8-Bit Breadboard Computer

Ben Eater (whose website can be found here), is the person responsible for getting me to decide to pursue computer engineering. Ben, thank you for your excellent YouTube series, which allowed me to realize what I wanted to do as a career. Your willingness to teach freely on the internet has changed my life.

Overview

When you tell someone you’ve built a computer, what they think you mean is you’ve taken various components and stuck them inside of a case, that then acts as a desktop PC. While yes, this can refer to putting together desktop computer parts to yield a complete machine, building a computer can also mean constructing an entire computer (using the loose definition of a computer) from scratch, using only logic ICs, insane amounts of wire, and lots of breadboards.

My goal with this project was to build a computer from scratch, to learn and understand at a low, almost transistor-level, the inner workings of a computer. I wanted answers to the questions of how does binary work? and how does a computer remember? Of course, I understood that I was going to be taking a digital logic class at some point during my time in academia, but I wanted to understand now, so I decided to purchase Ben Eater’s kit and construct an 8-Bit breadboard computer.

After six months of painstaking construction, debugging, breaking, re-starting, and rebuilding, this is the finished product:

Understanding a computer's structure

To build a computer, you need to understand the core components that structure it. While some computers may be more complex, the minimum structure is going to require:

A clock to synchronize all parts of the system.
Registers to act as the lowest form of data storage.
An arithmetic logic unit to perform logical and mathematical computations.
Memory to store programs that will be run.
A program counter to keep track of where in the program execution the computer is at.
Control logic for allowing each component to interact with one another.

Of course, all these components need to be connected as well and that is why there is also a bus that acts as the main point of connection for everything in the system.

CPU clock circuit. Credit: Eater.net

The clock

The purpose of a clock in a computer is to keep everything in sync. When a computer is running, it is the time in-between clock pulses when data is moving around, and then all the signals should be settled in the desired state at the change of the clock pulse.

----------

**Brief 1**
Put the keypoint rows below into a JSON list of strings, one string per line, leaving out blank lines and the picture markers.

**Material shown**
----------

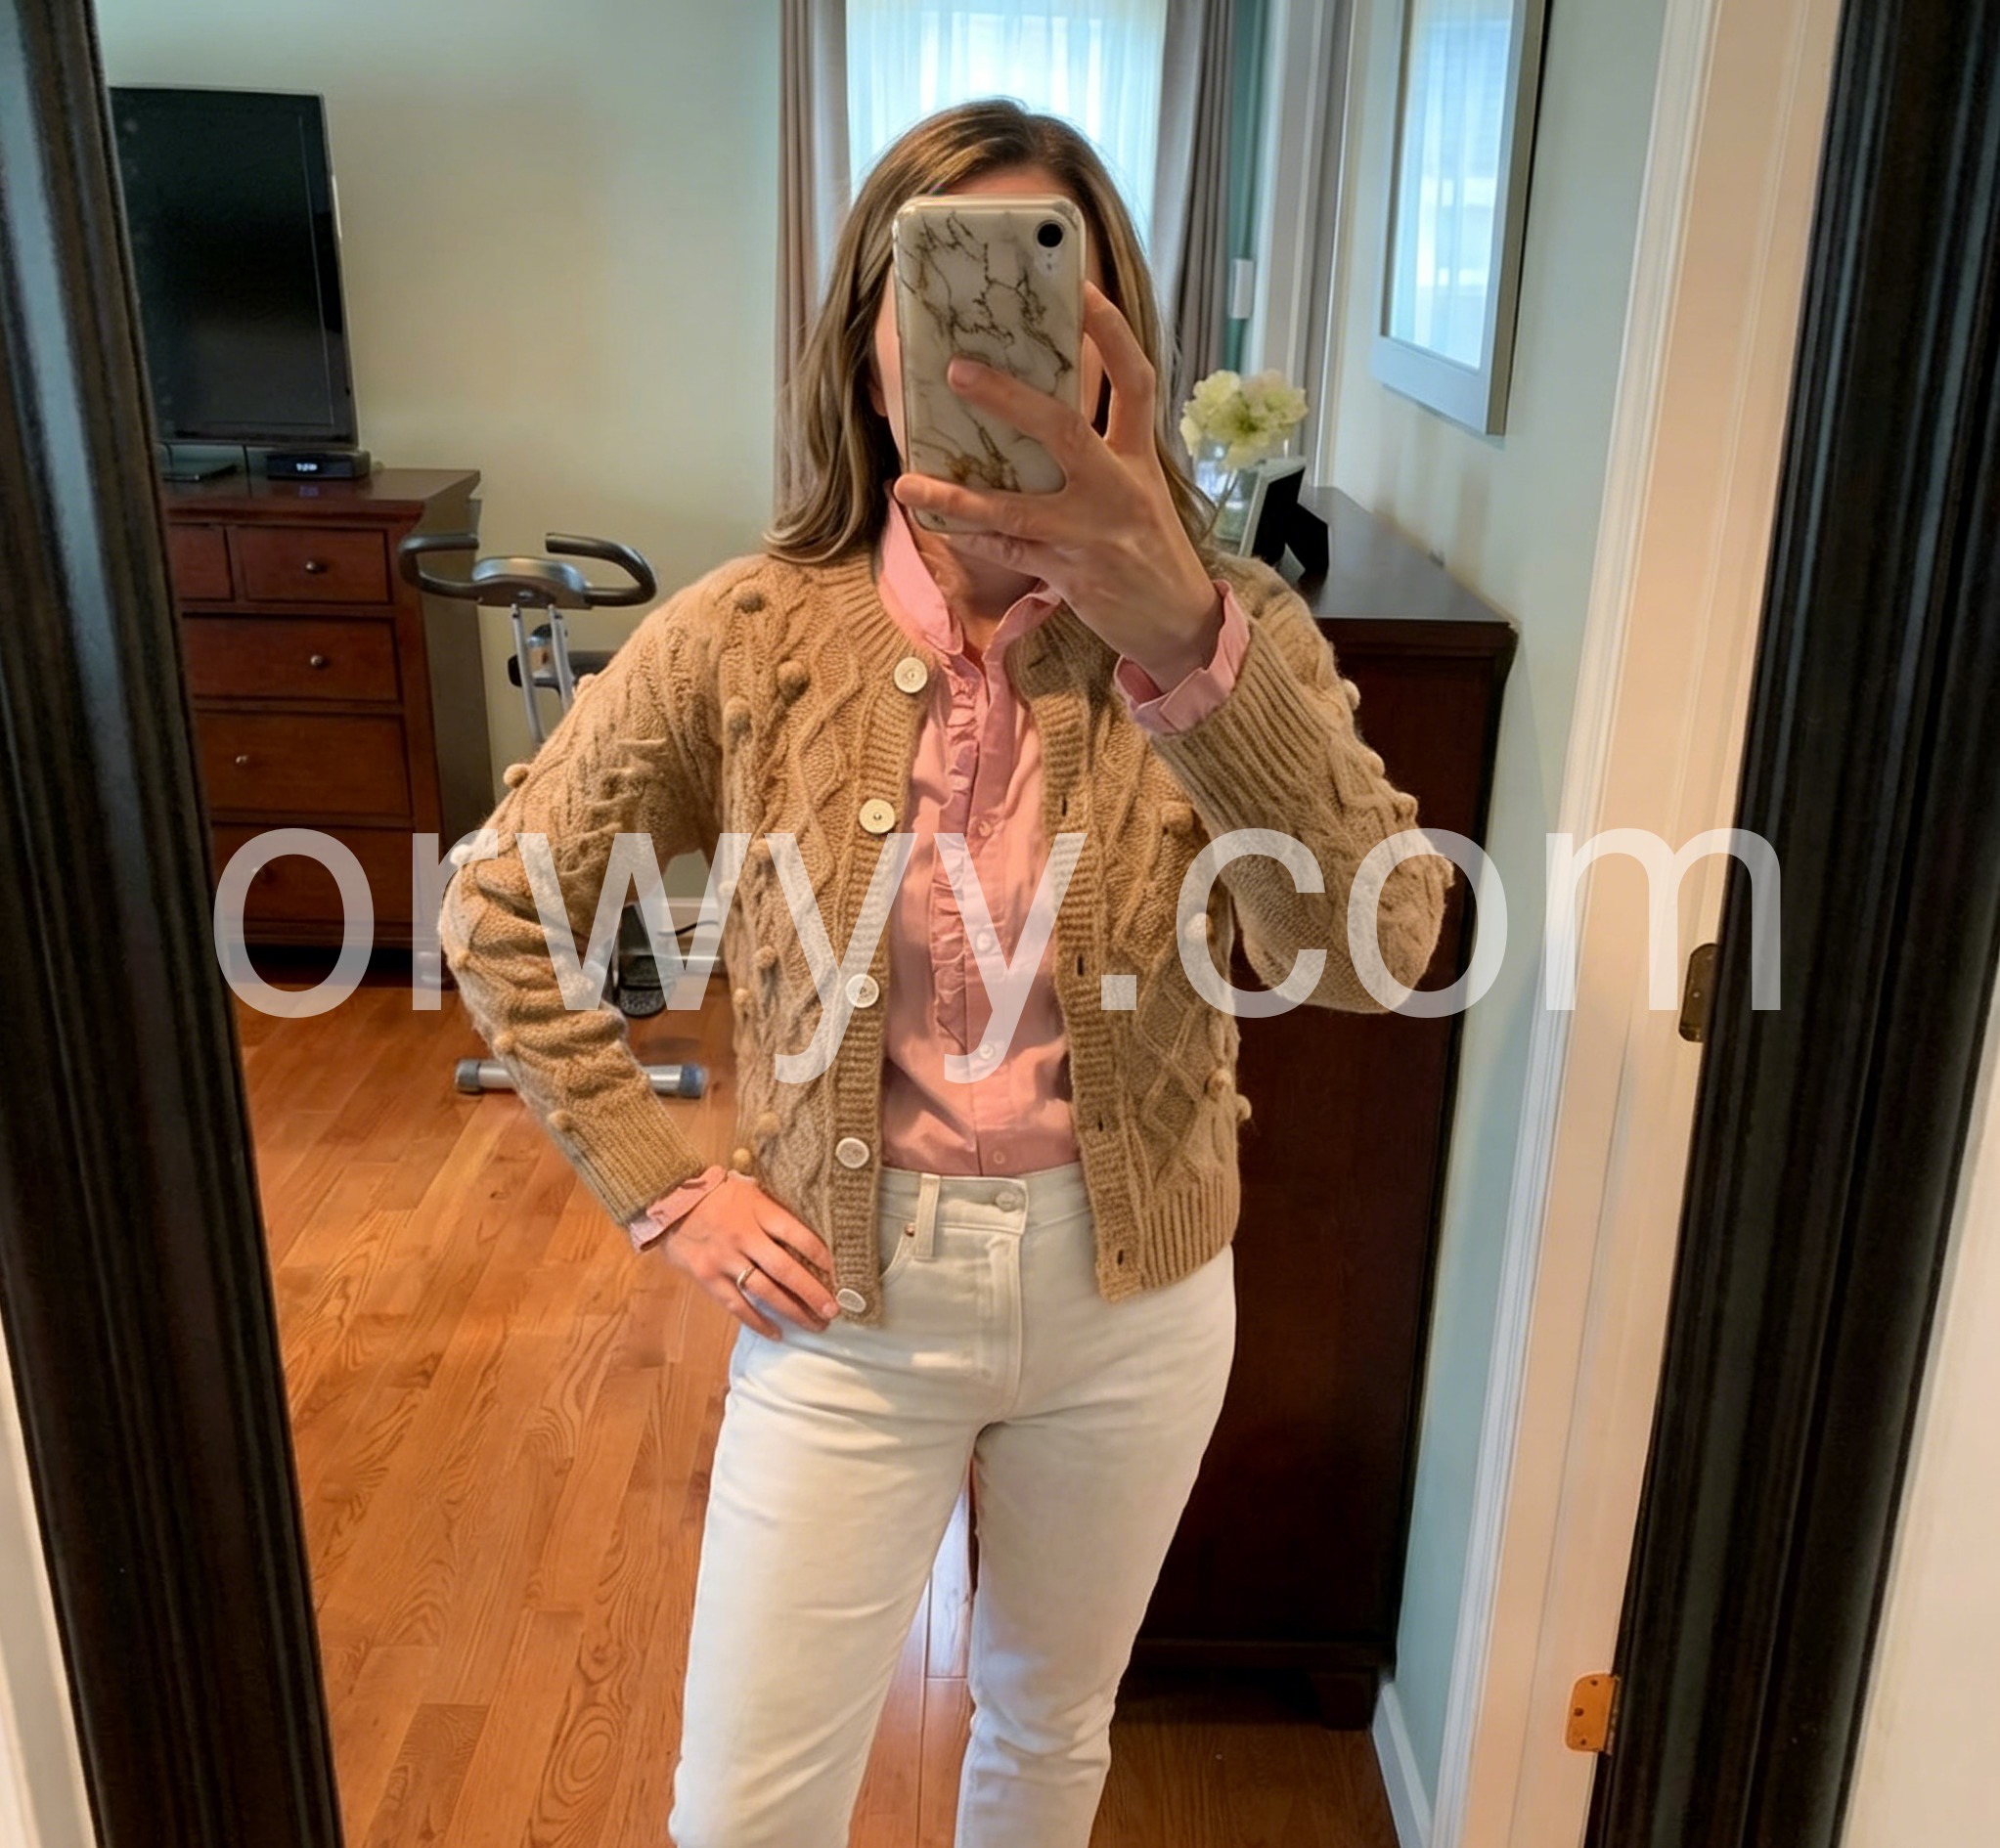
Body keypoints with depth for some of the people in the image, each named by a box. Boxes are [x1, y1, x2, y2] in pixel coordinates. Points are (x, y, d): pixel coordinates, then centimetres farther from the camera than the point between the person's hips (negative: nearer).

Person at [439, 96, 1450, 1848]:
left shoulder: (1225, 625, -14)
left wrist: (1181, 634, -46)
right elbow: (501, 914, -1)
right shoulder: (751, 635, -13)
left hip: (1134, 1298, 1)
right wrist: (668, 1188, -7)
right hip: (851, 1299, 0)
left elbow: (1373, 954, -31)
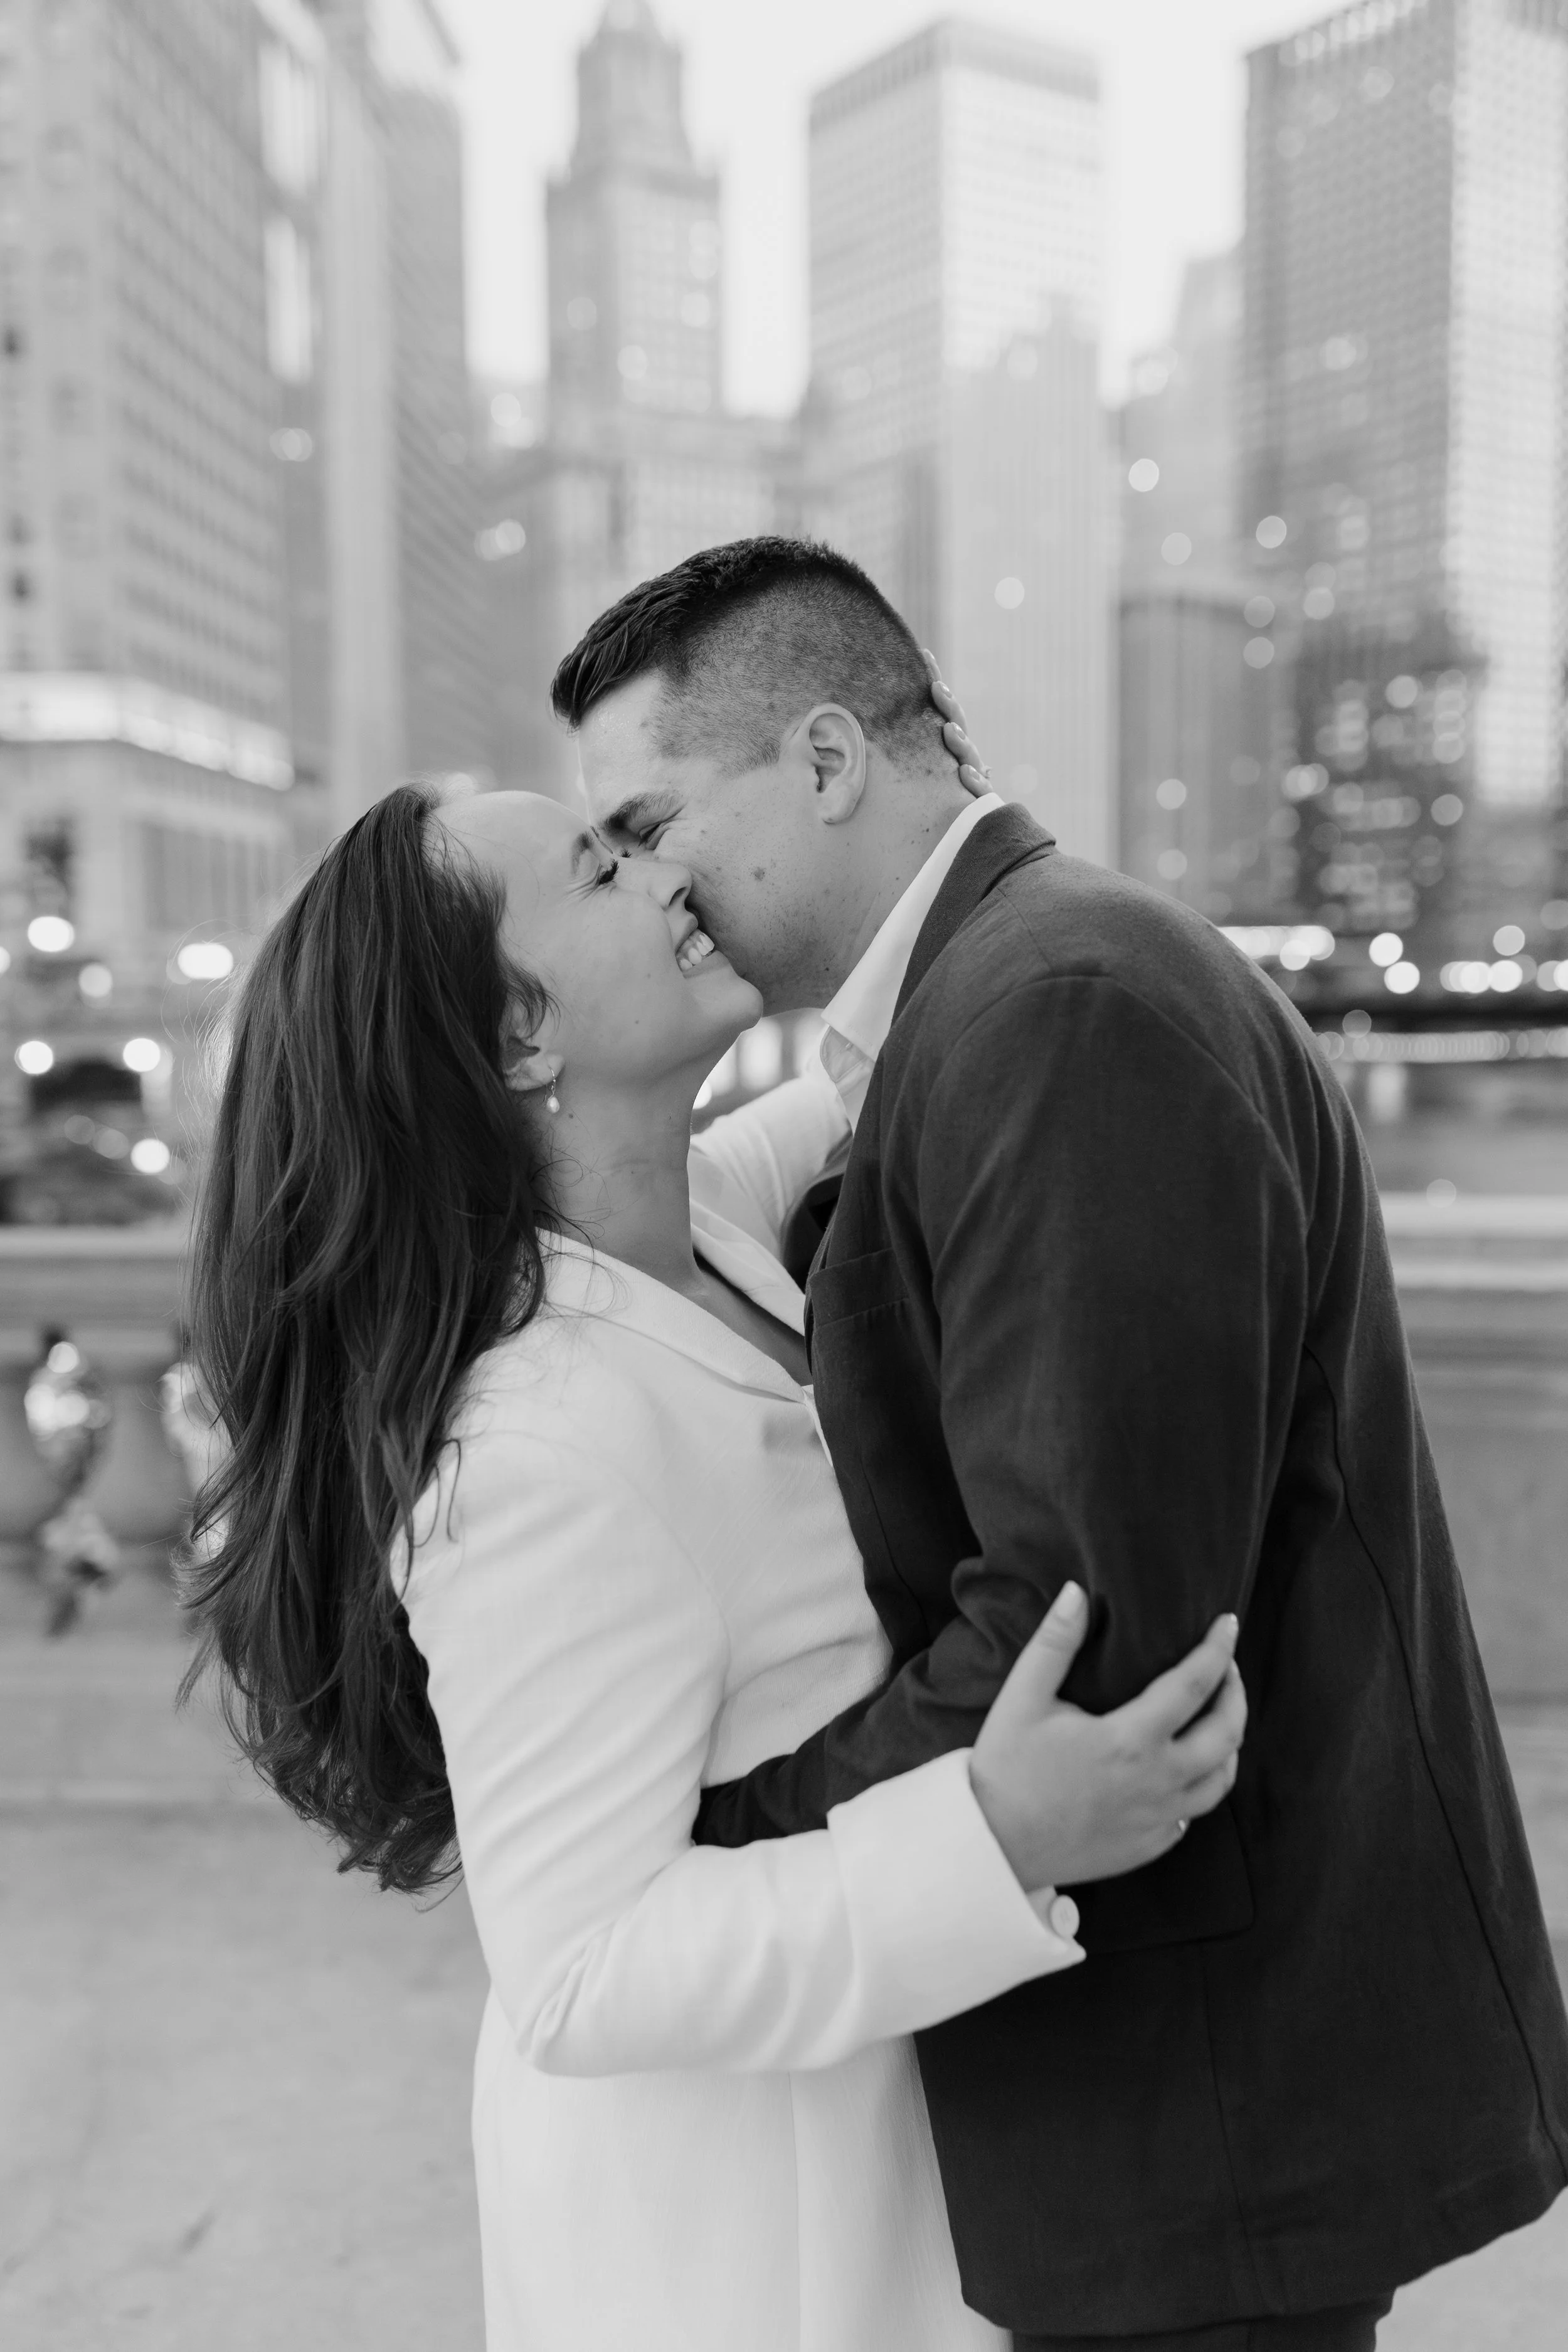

----------

**Brief 2**
According to the breadboard computer page, what acts as the main point of connection for everything in the system?

**Answer 1**
[
  "Body keypoints with depth for some of the people in the image, each named by a box. Boxes are [x1, y1, x2, y2] in pixel coordinates. Points are (x, y, d): pixel coordinates, then centimetres farther from the camera than the point between the person's hips (negative: nearer).",
  "Person at [439, 96, 1450, 1848]:",
  "left shoulder: (1225, 625, -14)",
  "left wrist: (1181, 634, -46)",
  "right elbow: (501, 914, -1)",
  "right shoulder: (751, 635, -13)",
  "left hip: (1134, 1298, 1)",
  "right wrist: (668, 1188, -7)",
  "right hip: (851, 1299, 0)",
  "left elbow: (1373, 954, -31)"
]

**Answer 2**
A bus.